MATERIAL PROVIDED:
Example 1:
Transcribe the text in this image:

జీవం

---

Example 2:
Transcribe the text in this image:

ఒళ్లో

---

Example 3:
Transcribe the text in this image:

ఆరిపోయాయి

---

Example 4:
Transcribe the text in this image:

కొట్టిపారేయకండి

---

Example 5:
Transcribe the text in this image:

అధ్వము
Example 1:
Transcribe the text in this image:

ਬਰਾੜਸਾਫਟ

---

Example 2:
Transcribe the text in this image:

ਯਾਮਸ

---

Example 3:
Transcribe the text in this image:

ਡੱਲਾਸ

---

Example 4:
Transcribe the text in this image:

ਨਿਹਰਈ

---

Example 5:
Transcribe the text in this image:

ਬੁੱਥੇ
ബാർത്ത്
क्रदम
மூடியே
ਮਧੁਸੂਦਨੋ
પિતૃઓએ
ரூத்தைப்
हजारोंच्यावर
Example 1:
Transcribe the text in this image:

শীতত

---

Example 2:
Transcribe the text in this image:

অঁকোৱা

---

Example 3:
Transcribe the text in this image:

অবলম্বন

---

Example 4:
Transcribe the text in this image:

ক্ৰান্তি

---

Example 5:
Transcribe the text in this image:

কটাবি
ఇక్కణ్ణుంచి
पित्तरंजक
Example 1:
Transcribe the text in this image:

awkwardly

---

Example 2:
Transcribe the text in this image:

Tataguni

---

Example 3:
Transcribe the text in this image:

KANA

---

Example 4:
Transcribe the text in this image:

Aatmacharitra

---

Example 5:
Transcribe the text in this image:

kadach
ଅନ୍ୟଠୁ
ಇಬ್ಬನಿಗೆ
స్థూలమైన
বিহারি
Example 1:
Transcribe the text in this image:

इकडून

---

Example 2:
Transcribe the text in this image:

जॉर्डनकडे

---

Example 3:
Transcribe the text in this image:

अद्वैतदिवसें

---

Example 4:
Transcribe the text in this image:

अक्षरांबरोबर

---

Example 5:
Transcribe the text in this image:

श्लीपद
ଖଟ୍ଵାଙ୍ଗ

YOUR GOAL: Your task is to extract all of the records exactly.

EXPECTED OUTPUT:
Example 1:
Transcribe the text in this image:

జీవం

---

Example 2:
Transcribe the text in this image:

ఒళ్లో

---

Example 3:
Transcribe the text in this image:

ఆరిపోయాయి

---

Example 4:
Transcribe the text in this image:

కొట్టిపారేయకండి

---

Example 5:
Transcribe the text in this image:

అధ్వము
Example 1:
Transcribe the text in this image:

ਬਰਾੜਸਾਫਟ

---

Example 2:
Transcribe the text in this image:

ਯਾਮਸ

---

Example 3:
Transcribe the text in this image:

ਡੱਲਾਸ

---

Example 4:
Transcribe the text in this image:

ਨਿਹਰਈ

---

Example 5:
Transcribe the text in this image:

ਬੁੱਥੇ
ബാർത്ത്
क्रदम
மூடியே
ਮਧੁਸੂਦਨੋ
પિતૃઓએ
ரூத்தைப்
हजारोंच्यावर
Example 1:
Transcribe the text in this image:

শীতত

---

Example 2:
Transcribe the text in this image:

অঁকোৱা

---

Example 3:
Transcribe the text in this image:

অবলম্বন

---

Example 4:
Transcribe the text in this image:

ক্ৰান্তি

---

Example 5:
Transcribe the text in this image:

কটাবি
ఇక్కణ్ణుంచి
पित्तरंजक
Example 1:
Transcribe the text in this image:

awkwardly

---

Example 2:
Transcribe the text in this image:

Tataguni

---

Example 3:
Transcribe the text in this image:

KANA

---

Example 4:
Transcribe the text in this image:

Aatmacharitra

---

Example 5:
Transcribe the text in this image:

kadach
ଅନ୍ୟଠୁ
ಇಬ್ಬನಿಗೆ
స్థూలమైన
বিহারি
Example 1:
Transcribe the text in this image:

इकडून

---

Example 2:
Transcribe the text in this image:

जॉर्डनकडे

---

Example 3:
Transcribe the text in this image:

अद्वैतदिवसें

---

Example 4:
Transcribe the text in this image:

अक्षरांबरोबर

---

Example 5:
Transcribe the text in this image:

श्लीपद
ଖଟ୍ଵାଙ୍ଗ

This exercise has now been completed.